#### What to work on:
A. In the MTProto passage, repeat the part from "Transport errors" up to and including "is actually negative).", switching "packet" to "datagram".
B. According to the MTProto passage, which error code is returned when the DC cannot find the specified auth key ID?
C. Extend the MTProto passage with more text that picks up after its final sentence.

#### Quoted passage:
_ _ _ _ _ _ _

Note that reception of a quick ACK does not indicate that any of the RPC queries contained in the message have succeeded, failed or finished execution at all, it simply indicates that they have been received, decrypted and accepted for processing by the server.

The server will still send msgs_ack constructors for content-related constructors and methods contained in payloads which were quick ACKed, as well as replies/errors for methods and constructors, as usual.

Transport errors

In the event of a transport error (missing auth key, transport flood, etc.), the server may send a packet (framed as an MTProto payload by the chosen MTProto transport) with a signed little-endian number of 4 bytes, whose absolute value contains the error code (the error itself is actually negative).

For example, error Code 403 corresponds to situations where the corresponding HTTP error would have been returned by the HTTP protocol.

Error 404 (auth key not found) is returned when the specified auth key ID cannot be found by the DC, during the initial MTProto handshake if any of the specified queries is incorrect, or during normal operation for example if some MTProto fields are incorrect (i.e. the MTProto packet length is bigger than the transport-specified packet length, and so on).

_ _ _ _ _ _ _

#### Data provided:

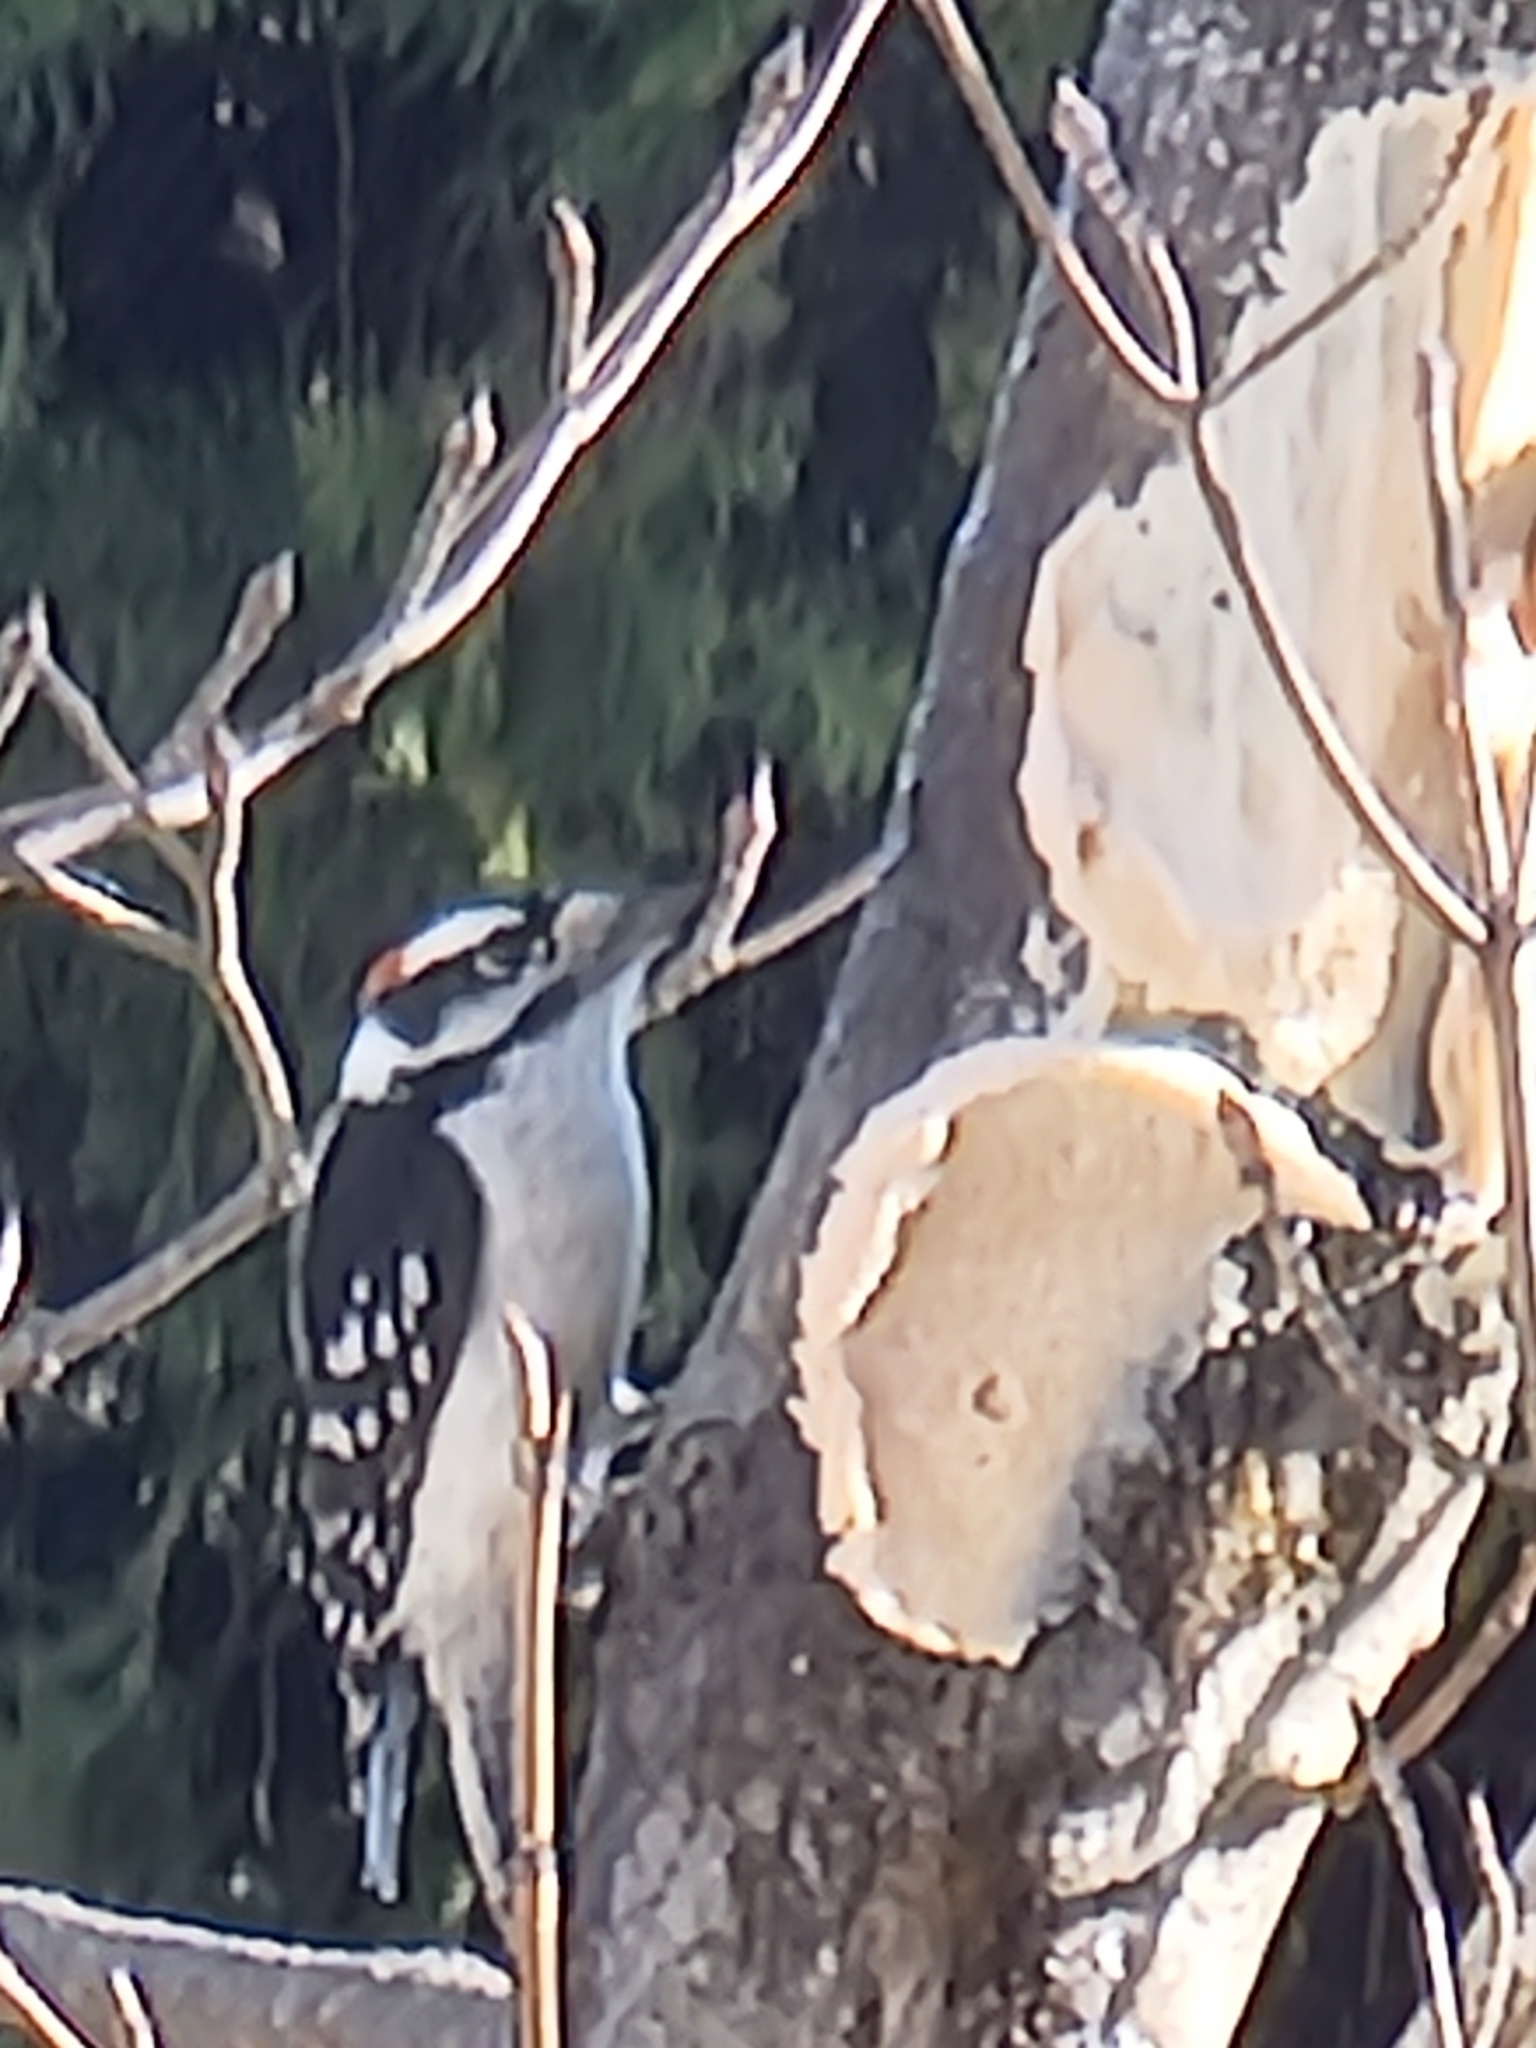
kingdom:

_ _ _ _ _ _ _

#### Answers for this exercise:
A.
Transport errors

In the event of a transport error (missing auth key, transport flood, etc.), the server may send a datagram (framed as an MTProto payload by the chosen MTProto transport) with a signed little-endian number of 4 bytes, whose absolute value contains the error code (the error itself is actually negative).

B. Error 404 (auth key not found).

C.
Error 429 (transport flood) is returned when too many transport connections are established to the same IP in a too short lapse of time, or if any of the container/service message limits are reached.

Error 444 (invalid DC) is returned while creating an auth key, connecting to an MTProxy or in other contexts if an invalid DC ID is specified.

When using the HTTP/HTTPS transports, transport errors are not transmitted as specified above, instead they are simply returned as normal HTTP status codes (and the HTTP payload must be ignored).

Transport obfuscation

Transport obfuscation is required to use the WebSocket transports.

Transport obfuscation to prevent ISP blocks is implemented using the following protocol, situated under the MTProto transport in the ISO/OSI stack, see the recap; this means that the payload is first wrapped in the MTProto transport envelope (all transports are supported), and then obfuscated:

Prior to establishing the connection (and eventually sending the protocol header of a specific MTProto transport), a 64-byte (512-bit) random initialization payload is generated. During the generation process, special care must be taken in order to avoid a situation where that the first int (first four bytes) of the random string are equal to one of the known protocol identifiers (see above).
In particular, the first four bytes must not be equal to 0xdddddddd (padded intermediate), 0xeeeeeeee (intermediate), POST, GET, HEAD, or any of the HTTP methods that are accepted by the MTProto servers.
The first byte must also not be equal to 0xef (abridged). Bytes 4-8 must also not be equal to 0x00000000, since that would indicate use of the full transport with the initial TCP sequence number (0).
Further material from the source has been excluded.